Poetry Reflection: Mary Oliver’s “The Journey”

A Short Guide for Exploring and Engaging the Themes and Motifs in Mary Oliver’s “The Journey”

1) Read “The Journey” through several times, taking in its rhythm and contemplating some of the imagery. Afterwards, take your own small journey—a walk alone around the block or neighborhood, or even a long hike. As you walk, let the poem’s first verse return to you: “One day you finally knew.”

2) Recall a day from your own life (maybe it’s even this day) in which you finally knew something (anything) with real clarity. What was (is) this “thing” you finally knew? Describe the day. Who was there? What was happening in your life at the time? How did you feel about the knowledge that had finally come?

3) What did “finally knowing” require of you? What did you finally “begin”? What has happened in the days, months, or years since this beginning?

4) Name the voices “shouting their bad advice” and the bad advice. Why was it bad? Why was it shouted? What was your response?

5) Name “the old tug at your ankles”? Describe some of the tactics others (or other voices inside of you) used to keep you from starting down the road.

6) When you finally began your journey, in what ways did the “whole house tremble”?

7) Whose were the voices you had to “little by little leave behind”?

8) How far down the road did you travel before “you heard a new voice, which you slowly recognized as your own”? What did this voice say? How did you know it was yours?

9) What is this new voice saying today? Into what life is it calling you now?

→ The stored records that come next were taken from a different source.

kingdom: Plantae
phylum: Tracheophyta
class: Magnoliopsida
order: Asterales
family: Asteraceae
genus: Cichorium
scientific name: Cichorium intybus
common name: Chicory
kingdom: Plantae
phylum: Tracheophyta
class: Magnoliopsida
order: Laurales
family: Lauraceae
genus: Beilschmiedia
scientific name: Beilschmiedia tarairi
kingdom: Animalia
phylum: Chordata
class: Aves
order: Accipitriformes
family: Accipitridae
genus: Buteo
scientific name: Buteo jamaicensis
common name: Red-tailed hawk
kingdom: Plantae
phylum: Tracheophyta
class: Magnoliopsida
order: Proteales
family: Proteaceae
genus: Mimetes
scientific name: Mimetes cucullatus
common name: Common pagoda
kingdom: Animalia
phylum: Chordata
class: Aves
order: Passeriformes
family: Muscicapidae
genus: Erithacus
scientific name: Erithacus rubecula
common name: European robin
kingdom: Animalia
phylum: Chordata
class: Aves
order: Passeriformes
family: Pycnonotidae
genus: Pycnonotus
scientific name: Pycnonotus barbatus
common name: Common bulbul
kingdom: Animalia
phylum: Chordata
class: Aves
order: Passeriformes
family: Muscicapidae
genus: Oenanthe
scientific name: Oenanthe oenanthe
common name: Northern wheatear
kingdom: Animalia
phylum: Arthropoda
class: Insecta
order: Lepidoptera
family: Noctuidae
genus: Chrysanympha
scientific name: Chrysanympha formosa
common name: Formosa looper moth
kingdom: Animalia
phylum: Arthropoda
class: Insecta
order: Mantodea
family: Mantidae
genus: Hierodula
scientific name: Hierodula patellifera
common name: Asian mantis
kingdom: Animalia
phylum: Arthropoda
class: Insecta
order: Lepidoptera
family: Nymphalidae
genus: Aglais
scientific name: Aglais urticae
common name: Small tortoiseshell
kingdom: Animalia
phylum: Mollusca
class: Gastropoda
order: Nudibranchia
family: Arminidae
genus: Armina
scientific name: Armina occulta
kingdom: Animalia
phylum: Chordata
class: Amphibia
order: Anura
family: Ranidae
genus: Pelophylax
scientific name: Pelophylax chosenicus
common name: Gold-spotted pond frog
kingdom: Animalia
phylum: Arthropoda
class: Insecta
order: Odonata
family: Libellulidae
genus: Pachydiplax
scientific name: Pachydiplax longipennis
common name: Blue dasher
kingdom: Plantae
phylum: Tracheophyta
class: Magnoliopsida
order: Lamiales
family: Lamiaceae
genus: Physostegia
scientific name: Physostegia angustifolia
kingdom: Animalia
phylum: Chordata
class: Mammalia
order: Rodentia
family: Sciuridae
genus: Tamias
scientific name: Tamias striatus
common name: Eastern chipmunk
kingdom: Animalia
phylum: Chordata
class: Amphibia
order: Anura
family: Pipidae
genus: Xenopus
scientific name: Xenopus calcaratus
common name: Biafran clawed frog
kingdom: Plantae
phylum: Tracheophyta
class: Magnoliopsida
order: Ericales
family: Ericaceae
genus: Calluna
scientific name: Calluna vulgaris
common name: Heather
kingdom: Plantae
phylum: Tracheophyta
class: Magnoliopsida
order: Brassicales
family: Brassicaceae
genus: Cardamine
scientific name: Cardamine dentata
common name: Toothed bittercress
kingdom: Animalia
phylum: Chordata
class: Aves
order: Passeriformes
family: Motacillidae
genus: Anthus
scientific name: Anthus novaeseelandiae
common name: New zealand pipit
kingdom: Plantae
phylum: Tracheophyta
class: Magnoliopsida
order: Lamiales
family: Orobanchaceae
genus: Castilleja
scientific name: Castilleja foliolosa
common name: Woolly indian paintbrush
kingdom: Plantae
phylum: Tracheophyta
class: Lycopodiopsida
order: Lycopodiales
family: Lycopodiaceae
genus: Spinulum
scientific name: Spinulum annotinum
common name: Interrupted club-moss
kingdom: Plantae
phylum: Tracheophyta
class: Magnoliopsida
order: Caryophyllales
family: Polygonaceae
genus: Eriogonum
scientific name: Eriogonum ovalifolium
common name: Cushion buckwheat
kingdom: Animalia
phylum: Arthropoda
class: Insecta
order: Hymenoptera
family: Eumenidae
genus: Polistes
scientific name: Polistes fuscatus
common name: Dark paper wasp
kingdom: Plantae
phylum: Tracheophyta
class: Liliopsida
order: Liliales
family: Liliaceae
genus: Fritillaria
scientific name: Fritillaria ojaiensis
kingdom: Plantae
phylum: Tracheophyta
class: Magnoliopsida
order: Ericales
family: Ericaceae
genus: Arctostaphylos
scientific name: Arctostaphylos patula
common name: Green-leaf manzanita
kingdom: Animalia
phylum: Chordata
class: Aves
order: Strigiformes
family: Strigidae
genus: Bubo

10) As you finish your stroll or hike, allow your attention to turn to the natural world. Enter it as fully as possible, allowing your breath to settle and your body to feel planted in the soil. Then look around you for a symbol—a small stone, an acorn, a leaf—some small gift from the earth to remind you of the importance of your journey, something to take with you as you walk “deeper and deeper into the world.”